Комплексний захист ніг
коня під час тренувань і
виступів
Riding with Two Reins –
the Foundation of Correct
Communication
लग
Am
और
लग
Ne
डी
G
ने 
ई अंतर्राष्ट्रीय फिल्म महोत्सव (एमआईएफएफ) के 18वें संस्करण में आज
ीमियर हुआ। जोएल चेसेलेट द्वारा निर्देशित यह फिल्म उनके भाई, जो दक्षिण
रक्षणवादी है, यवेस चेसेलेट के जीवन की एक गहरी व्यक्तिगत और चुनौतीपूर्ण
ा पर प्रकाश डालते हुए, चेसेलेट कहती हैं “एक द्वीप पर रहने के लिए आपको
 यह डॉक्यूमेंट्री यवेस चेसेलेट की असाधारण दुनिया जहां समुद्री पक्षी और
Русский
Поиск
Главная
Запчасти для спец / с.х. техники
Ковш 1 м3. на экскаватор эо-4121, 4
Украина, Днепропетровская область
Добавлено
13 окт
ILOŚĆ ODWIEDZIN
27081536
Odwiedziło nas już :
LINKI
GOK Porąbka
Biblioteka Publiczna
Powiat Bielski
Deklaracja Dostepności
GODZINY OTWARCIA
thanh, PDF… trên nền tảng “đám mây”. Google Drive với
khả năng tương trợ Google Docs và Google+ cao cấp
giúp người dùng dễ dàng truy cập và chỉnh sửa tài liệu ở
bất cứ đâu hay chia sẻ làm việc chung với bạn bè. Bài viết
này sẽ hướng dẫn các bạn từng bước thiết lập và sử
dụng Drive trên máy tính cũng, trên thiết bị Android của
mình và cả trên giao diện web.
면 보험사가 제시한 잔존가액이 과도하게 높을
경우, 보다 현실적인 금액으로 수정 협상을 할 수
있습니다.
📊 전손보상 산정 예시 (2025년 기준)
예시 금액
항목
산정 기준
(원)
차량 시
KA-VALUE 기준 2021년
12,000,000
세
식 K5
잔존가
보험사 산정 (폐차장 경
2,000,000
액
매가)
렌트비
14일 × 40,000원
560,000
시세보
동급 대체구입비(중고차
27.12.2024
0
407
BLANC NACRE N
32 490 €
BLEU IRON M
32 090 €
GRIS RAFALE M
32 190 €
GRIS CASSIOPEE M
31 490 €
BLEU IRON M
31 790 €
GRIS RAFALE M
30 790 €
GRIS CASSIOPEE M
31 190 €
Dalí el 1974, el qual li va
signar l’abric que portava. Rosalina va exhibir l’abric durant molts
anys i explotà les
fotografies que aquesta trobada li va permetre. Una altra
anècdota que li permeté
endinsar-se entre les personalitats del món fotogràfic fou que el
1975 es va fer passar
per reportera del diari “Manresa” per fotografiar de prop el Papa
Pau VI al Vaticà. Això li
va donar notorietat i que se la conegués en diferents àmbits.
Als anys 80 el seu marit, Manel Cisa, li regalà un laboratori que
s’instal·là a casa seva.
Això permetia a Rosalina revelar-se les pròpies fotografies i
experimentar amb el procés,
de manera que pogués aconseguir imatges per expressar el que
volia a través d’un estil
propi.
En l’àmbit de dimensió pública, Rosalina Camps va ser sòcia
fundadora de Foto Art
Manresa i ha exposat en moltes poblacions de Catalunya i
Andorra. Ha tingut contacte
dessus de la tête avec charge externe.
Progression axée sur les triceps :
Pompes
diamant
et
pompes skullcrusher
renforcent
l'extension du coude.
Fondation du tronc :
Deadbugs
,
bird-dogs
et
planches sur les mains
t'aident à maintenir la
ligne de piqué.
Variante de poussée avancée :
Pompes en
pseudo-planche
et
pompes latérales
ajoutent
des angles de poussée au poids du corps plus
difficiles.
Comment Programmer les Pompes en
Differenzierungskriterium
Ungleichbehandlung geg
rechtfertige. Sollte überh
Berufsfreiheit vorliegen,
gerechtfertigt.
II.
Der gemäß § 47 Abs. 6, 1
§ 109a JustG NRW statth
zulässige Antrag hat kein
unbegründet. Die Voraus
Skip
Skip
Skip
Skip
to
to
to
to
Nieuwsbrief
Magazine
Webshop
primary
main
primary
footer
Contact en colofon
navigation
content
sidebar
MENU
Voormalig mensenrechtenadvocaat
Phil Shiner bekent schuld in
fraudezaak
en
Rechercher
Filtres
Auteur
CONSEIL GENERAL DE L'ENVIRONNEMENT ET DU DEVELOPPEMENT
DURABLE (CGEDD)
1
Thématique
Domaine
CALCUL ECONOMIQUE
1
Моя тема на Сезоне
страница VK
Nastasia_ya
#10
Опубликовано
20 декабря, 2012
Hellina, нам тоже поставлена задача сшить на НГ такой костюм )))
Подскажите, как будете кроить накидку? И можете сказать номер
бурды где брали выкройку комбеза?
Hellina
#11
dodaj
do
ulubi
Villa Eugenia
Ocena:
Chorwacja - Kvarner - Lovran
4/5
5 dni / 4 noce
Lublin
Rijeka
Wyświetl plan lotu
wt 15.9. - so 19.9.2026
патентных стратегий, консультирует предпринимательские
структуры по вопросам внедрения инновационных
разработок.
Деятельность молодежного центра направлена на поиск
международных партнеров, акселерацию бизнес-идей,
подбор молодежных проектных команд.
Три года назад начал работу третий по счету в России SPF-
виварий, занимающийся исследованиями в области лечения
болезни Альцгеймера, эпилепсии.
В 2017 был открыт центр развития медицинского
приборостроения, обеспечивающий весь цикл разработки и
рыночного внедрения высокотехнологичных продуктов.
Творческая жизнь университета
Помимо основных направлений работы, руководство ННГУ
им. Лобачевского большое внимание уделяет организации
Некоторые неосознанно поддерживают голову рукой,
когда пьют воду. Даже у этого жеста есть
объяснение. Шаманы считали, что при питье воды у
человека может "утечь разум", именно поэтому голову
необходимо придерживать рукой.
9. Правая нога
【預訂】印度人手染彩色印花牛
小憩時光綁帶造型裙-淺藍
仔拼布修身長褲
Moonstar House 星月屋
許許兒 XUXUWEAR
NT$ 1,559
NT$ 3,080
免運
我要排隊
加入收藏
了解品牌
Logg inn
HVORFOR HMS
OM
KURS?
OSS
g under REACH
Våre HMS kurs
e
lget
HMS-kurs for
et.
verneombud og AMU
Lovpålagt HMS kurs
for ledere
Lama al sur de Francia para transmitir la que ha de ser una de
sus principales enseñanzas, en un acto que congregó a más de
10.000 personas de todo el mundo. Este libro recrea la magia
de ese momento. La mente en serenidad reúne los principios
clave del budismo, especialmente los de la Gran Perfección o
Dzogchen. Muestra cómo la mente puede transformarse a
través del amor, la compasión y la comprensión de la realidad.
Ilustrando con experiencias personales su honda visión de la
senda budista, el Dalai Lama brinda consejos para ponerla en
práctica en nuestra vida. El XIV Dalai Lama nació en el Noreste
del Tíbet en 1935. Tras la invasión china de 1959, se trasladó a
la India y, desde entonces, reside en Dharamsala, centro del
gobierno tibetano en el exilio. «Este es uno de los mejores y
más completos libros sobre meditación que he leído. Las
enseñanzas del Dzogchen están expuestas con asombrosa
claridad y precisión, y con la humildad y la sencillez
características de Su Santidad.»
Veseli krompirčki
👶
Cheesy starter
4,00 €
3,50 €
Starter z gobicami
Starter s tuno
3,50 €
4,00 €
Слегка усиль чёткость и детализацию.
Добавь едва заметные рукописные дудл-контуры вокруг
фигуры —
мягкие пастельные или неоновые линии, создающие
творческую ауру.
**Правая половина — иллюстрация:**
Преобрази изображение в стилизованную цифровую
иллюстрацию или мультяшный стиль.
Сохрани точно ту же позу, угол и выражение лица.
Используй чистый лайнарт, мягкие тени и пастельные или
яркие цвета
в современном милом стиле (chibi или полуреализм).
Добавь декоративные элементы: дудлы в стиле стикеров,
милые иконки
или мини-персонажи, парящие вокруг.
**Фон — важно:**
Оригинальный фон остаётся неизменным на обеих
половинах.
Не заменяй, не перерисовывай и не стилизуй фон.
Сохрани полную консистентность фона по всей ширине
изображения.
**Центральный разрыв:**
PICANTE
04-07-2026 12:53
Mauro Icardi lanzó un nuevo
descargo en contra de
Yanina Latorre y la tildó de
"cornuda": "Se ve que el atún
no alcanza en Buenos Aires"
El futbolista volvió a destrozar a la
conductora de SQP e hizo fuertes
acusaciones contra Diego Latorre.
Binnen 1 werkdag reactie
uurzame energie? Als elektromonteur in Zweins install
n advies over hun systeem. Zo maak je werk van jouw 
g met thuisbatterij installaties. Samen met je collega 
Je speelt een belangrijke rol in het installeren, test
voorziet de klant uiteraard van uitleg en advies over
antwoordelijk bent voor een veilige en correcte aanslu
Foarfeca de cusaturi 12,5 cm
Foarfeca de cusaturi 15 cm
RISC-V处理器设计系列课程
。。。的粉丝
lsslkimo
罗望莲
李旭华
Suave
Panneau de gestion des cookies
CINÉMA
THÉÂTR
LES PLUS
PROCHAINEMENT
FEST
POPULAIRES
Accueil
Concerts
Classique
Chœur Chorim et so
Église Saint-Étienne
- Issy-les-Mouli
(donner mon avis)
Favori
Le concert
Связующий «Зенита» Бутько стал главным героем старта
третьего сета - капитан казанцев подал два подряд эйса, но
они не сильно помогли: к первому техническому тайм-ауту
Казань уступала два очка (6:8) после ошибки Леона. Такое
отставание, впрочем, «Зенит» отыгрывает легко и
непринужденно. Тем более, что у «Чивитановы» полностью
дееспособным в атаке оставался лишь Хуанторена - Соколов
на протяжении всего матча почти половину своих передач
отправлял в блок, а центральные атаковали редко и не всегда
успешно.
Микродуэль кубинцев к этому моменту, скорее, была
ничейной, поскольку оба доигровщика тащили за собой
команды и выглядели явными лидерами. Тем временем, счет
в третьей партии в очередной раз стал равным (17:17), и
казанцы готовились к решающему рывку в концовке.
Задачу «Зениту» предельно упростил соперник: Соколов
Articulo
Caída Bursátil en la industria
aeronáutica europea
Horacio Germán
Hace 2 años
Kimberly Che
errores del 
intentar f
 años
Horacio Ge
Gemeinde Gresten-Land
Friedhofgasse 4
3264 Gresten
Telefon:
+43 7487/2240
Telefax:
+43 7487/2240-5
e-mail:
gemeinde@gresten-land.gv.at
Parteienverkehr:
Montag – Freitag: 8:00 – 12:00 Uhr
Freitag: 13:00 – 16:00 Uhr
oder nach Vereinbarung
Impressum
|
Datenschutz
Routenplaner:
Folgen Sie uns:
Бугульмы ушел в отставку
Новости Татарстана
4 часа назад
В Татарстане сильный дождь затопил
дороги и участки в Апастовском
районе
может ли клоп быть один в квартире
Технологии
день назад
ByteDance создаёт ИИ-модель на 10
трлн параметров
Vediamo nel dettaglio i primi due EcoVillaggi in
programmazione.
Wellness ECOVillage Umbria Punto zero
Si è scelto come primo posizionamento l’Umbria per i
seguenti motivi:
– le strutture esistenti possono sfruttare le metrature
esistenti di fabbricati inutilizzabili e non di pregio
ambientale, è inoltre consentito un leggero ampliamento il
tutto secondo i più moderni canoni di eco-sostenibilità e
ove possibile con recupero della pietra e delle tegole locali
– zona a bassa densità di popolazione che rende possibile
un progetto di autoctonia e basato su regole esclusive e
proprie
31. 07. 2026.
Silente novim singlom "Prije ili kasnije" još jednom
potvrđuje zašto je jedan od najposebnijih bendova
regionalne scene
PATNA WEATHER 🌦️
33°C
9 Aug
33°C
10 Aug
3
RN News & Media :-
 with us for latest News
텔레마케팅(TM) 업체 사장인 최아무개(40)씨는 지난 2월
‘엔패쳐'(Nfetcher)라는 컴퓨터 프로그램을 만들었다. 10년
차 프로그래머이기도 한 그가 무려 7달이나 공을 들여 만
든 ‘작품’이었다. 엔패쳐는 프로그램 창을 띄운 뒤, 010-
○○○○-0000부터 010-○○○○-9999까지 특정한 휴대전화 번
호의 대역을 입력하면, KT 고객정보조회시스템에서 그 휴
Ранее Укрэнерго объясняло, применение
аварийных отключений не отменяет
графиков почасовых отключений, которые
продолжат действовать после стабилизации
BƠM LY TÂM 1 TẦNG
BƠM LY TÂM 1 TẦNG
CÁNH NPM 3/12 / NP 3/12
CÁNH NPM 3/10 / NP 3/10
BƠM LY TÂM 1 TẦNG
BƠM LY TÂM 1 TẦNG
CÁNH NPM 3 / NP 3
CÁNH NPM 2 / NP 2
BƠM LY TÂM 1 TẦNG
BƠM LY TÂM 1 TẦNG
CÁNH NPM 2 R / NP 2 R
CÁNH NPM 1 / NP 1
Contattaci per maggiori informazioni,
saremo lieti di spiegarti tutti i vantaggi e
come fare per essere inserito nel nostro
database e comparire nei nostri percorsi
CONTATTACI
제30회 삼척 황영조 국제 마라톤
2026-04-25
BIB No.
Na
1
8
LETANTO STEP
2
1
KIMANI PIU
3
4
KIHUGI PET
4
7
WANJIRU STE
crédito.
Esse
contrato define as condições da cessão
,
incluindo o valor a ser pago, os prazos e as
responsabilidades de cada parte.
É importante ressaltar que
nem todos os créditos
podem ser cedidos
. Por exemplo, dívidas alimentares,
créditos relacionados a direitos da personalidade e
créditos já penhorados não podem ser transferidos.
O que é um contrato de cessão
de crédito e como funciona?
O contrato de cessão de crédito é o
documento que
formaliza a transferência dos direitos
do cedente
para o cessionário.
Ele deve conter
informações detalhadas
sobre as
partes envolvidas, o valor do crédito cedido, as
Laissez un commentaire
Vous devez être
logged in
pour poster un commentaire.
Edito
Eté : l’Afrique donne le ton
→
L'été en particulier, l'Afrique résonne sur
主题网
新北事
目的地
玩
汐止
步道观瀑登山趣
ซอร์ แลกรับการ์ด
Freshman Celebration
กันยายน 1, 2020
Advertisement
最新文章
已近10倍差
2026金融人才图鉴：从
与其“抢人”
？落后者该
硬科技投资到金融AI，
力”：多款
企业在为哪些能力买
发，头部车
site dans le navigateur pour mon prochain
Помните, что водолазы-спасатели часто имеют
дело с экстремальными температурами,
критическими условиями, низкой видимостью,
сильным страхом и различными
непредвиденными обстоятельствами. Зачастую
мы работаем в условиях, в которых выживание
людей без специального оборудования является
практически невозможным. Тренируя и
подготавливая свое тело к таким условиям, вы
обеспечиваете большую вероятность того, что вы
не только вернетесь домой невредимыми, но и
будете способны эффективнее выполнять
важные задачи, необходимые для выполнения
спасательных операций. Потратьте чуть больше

====

● Description of the task: List every line in the records that contains the string "podem", treating uppercase and lowercase as different.

● Written response:
podem ser cedidos
créditos já penhorados não podem ser transferidos.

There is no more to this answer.